» Activity
Show each line of the items below that contains the string "exercicio". Case counts.

BEGIN Supplied data

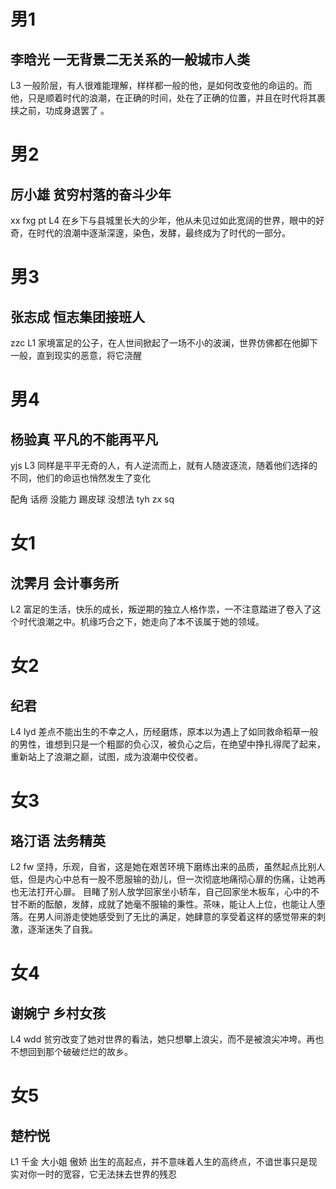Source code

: # 男1
## 李晗光 一无背景二无关系的一般城市人类
L3 
一般阶层，有人很难能理解，样样都一般的他，是如何改变他的命运的。而他，只是顺着时代的浪潮，在正确的时间，处在了正确的位置，并且在时代将其裹挟之前，功成身退罢了 。

# 男2
## 厉小雄 贫穷村落的奋斗少年
xx fxg pt
L4 
在乡下与县城里长大的少年，他从未见过如此宽阔的世界，眼中的好奇，在时代的浪潮中逐渐深邃，染色，发酵，最终成为了时代的一部分。

# 男3 
## 张志成 恒志集团接班人
zzc
L1
家境富足的公子，在人世间掀起了一场不小的波澜，世界仿佛都在他脚下一般，直到现实的恶意，将它浇醒

# 男4
## 杨验真 平凡的不能再平凡
yjs
L3
同样是平平无奇的人，有人逆流而上，就有人随波逐流，随着他们选择的不同，他们的命运也悄然发生了变化


配角
话痨 没能力 踢皮球 没想法
tyh zx sq


# 女1
## 沈霁月 会计事务所
L2
富足的生活，快乐的成长，叛逆期的独立人格作祟，一不注意踏进了卷入了这个时代浪潮之中。机缘巧合之下，她走向了本不该属于她的领域。

# 女2
## 纪君 
L4
lyd
差点不能出生的不幸之人，历经磨炼，原本以为遇上了如同救命稻草一般的男性，谁想到只是一个粗鄙的负心汉，被负心之后，在绝望中挣扎得爬了起来，重新站上了浪潮之巅，试图，成为浪潮中佼佼者。

# 女3
## 珞汀语 法务精英
L2
fw
坚持，乐观，自省，这是她在艰苦环境下磨练出来的品质，虽然起点比别人低，但是内心中总有一股不愿服输的劲儿，但一次彻底地痛彻心扉的伤痛，让她再也无法打开心扉。
目睹了别人放学回家坐小轿车，自己回家坐木板车，心中的不甘不断的酝酿，发酵，成就了她毫不服输的秉性。茶味，能让人上位，也能让人堕落。在男人间游走使她感受到了无比的满足，她肆意的享受着这样的感觉带来的刺激，逐渐迷失了自我。

# 女4
## 谢婉宁 乡村女孩
L4
wdd
贫穷改变了她对世界的看法，她只想攀上浪尖，而不是被浪尖冲垮。再也不想回到那个破破烂烂的故乡。

# 女5
## 楚柠悦
L1
千金 大小姐 傲娇 出生的高起点，并不意味着人生的高终点，不谙世事只是现实对你一时的宽容，它无法抹去世界的残忍

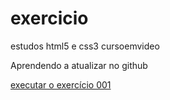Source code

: # exercicio
 estudos html5 e css3 cursoemvideo

Aprendendo a atualizar no github

<a href="https://renato-front-teixeira.github.io/exercicio/ex001/index.html">executar o exercício 001</a>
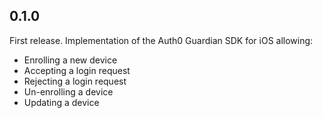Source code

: ## 0.1.0

First release. Implementation of the Auth0 Guardian SDK for iOS allowing:
- Enrolling a new device
- Accepting a login request
- Rejecting a login request
- Un-enrolling a device
- Updating a device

END Supplied data

» Finished exercise
: # exercicio
<a href="https://renato-front-teixeira.github.io/exercicio/ex001/index.html">executar o exercício 001</a>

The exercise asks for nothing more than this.